Sorry, it is an incorrect definition. You can use your definition, but it is not a definition of Rebol Contexts, is the definition of Mecir Contexts. It is absolutly clear in Core Doc that a word in itself has no value. A word with no value (=Special Word) is a value and can be used as a Symbol. When a word has been linked to a value, it can be used also as Variable. Values are stored in block, and collected and linked to words in Context. Value are NOT stored in word (as you say). It is clear that Contexts are collections of Variables, not collections of Words. Symbols are alfanumeric indexes to get values from Contexts: first system/words returns the alphanumeric indexes (Symbols) accepted by the global object to connect known values to known words. In:
>> in rebol/words first to-block "system"

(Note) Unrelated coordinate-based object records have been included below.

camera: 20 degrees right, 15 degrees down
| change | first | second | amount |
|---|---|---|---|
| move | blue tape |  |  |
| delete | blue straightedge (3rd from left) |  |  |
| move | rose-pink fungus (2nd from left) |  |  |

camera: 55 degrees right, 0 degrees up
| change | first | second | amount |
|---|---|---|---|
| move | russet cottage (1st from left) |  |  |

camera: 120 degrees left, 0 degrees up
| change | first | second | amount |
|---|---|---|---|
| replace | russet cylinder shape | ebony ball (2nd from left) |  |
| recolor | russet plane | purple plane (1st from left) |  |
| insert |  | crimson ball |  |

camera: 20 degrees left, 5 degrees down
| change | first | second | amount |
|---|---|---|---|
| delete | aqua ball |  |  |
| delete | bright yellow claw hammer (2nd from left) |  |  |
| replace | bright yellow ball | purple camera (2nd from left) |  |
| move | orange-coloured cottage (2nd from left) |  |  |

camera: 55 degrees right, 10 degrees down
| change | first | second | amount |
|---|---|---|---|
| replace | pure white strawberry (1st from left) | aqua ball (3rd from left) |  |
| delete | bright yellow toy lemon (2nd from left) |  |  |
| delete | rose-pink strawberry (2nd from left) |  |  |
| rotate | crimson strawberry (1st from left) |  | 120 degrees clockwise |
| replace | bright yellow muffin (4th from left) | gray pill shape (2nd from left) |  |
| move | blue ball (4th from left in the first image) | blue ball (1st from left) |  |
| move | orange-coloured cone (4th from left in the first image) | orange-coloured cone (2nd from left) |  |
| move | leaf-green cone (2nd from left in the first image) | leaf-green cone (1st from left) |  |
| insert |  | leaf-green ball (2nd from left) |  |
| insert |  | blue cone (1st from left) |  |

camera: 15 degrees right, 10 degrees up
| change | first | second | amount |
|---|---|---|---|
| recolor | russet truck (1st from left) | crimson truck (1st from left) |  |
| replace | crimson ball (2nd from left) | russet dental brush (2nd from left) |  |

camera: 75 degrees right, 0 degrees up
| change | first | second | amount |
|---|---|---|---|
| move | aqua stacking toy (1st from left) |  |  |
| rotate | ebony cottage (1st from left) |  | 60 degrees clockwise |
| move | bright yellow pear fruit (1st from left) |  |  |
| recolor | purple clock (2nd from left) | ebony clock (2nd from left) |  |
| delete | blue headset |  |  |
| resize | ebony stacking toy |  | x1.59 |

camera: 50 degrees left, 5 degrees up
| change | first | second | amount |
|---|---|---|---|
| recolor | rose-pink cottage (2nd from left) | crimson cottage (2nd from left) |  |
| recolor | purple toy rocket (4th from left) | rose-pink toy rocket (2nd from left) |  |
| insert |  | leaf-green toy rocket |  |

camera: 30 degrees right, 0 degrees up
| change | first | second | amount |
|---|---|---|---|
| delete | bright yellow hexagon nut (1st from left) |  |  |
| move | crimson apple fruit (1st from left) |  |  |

== system The word without value "system" (SpecialWord) is used as a symbol, i.e. like a value. It is like to use the value 3 to index a block. When you say that a Rebol Context is a collections of words, it is like you said that the block x: ["a" "b" "c"] collects the integer 3 because you can get "c" with the expressions: x/3 This is all. A Mecir Context is a collection of words. A Rebol Context is a collection of Variables. They can convive, only if they are not confused each other (like you make). Now some evidence and comments from RT documentation: 1) Message ID: not-defined A word used was not defined within any context. Message: [:arg1 is not defined in this context"]" Tell me how you can explain the word "any". When a word is in a context, only that context can give a definition to the word, so why to speak of "any" others contexts? 2) "A variable refers to a specific value only within a defined context," p. 2-9 So when it doesn't "refers to a specific value" (=get fails = SpecialWord) it is not "within a defined context" 3) "the context of words in a string is not known." 3-11 4) "The scope of a variable is determined when its context is defined." Ergo: context of a word can be undefined. 5) "Binds meaning to words in a block. That is, it gives words a context in which they can be interpreted. This allows blocks to be exchanged between different contexts, which permits their words to be understood." 6) "Words can be reused. The meaning of a word is dependent on its context, so words can be reused in different contexts." 7) "Words are the symbols used by REBOL. A word may or may not be a variable, depending on how it is used." 8)"A variable refers to a specific value only within a defined context, such as a block, a function, or an entire program. Outside that context the variable can refer to some other value or to no value at all." 9) "Words are used in two ways: as symbols or as variables." A word is a variable if it has a value, and it has a value if is defined in a context. Outside a context the word can have a value if is defined in another context, or it can have no value and in this case is "not defined within any context". So my functions could become (restricting the use of word "symbol"): variable?: binded? ... symbol?: not binded? ... and words: variables + symbols. It is also incorrect to speak of local words and global words, you must speak of local-variables (object-variables + block-variables - i.e. use, func) global-variables
> > Indeed, your definition of collection (11.) depends from the notion of > > bindings: > > Not at all, it only uses a Rebol function the implementation of which I > wrote. When I did it I didn't need any notion of bindings. I needed only to > write something in Rebol.
So i could say that the two class of words Loaded?/Not Loaded? are two Contexts because they divide all the words in collections and i can write the function which make the division? Too easy.